Well, at the risk of creating an 'alignment war'... evil is pretty much definitionally a lack of regard for the welfare of others. At the VERY LEAST this is a hallmark of evil. So, the characters participating in an 'evil campaign' are basically BY DEFINITION unconcerned with each other's welfare (beyond some sort of narrow self interest obviously). The classic evil campaign we ran for a few years pretty much worked on the premise that there was, at some level, an 'evil overlord'. If you screwed up the 'evil side' too much with whatever antics you were up to, then you got offed (because Mr Evil Overlord squashed you like a bug, or more like some of his sub-lieutenants did that). NO PC ever learned the identity of the evil overlord, and if you did rise to a level of power that seemed a bit too much, you found your 'usefulness' started to be doubted!
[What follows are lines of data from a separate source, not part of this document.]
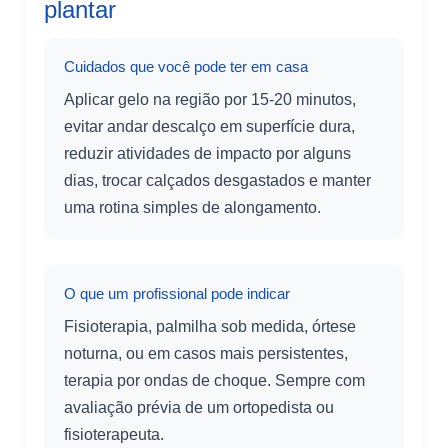
plantar
Cuidados que você pode ter em casa
Aplicar gelo na região por 15-20 minutos,
evitar andar descalço em superfície dura,
reduzir atividades de impacto por alguns
dias, trocar calçados desgastados e manter
uma rotina simples de alongamento.
O que um profissional pode indicar
Fisioterapia, palmilha sob medida, órtese
noturna, ou em casos mais persistentes,
terapia por ondas de choque. Sempre com
avaliação prévia de um ortopedista ou
fisioterapeuta.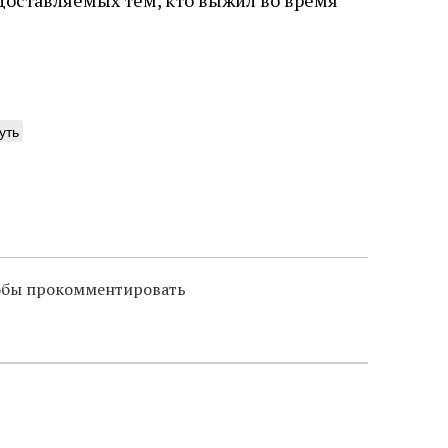
редоставляемых тем, кто выжил во время
уть
тобы прокомментировать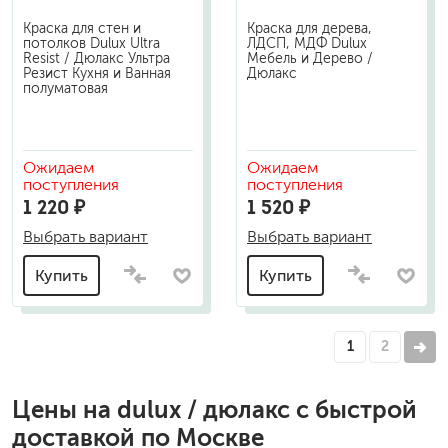
Краска для стен и
Краска для дерева,
потолков Dulux Ultra
ЛДСП, МДФ Dulux
Resist / Дюлакс Ультра
Мебель и Дерево /
Резист Кухня и Ванная
Дюлакс
полуматовая
Ожидаем
Ожидаем
поступления
поступления
1 220 ₽
1 520 ₽
Выбрать вариант
Выбрать вариант
Купить
Купить
1
2
Цены на
dulux / дюлакс
с быстрой
доставкой по Москве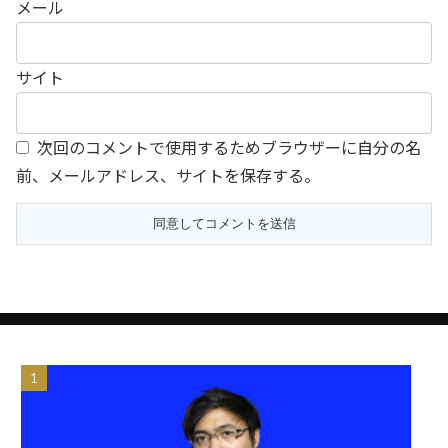
メール
サイト
次回のコメントで使用するためブラウザーに自分の名
前、メールアドレス、サイトを保存する。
So, the basic equation was, you could backstab or whatever, but if it compromised the outcome of your current mission, then you were probably SOL unless you had a really good excuse, or could get something on your immediate superior so he wouldn't just off you. Thus the PCs often DID cooperate, and in many cases there wasn't a lot of reason for them NOT to do so. Albeit someone was always scheming and each character constantly either sought out some way to get more powerful than the others, or else to force them to work for him, etc. After a while some PCs rose into the ranks of the 'supervisors' a couple levels, and of course it was all just more of the same! Except now you had minions (who were often other PCs, this was after all AD&D).
Overall it worked pretty well, but there were certain inherent limits. Any PC that was weakened for some reason was either ripe to be ganked and looted, or put under another's thumb, so it was hard to survive and actually advance. Beyond that, the campaign could only go in a few limited directions or else it would 'blow up'. Without an evil overlord any pretense of cooperation would evaporate (we learned this). In fact the whole thing eventually crashed and burned because some certain player's character decided to help the good guys in order to get something or other, and evil's organization got mostly destroyed, after which the PCs just all murdered each other left and right. It was interesting, but it pretty quickly got old and futile.
I think it was a great success, lots of fun was had by all (many hilarious and stupid deaths of PCs) but it was not the most long-lasting possible format. I guess if you could come up with some sort of really credible ideology for evil, that might work better. Maybe something "We Orcs are the best!" or something.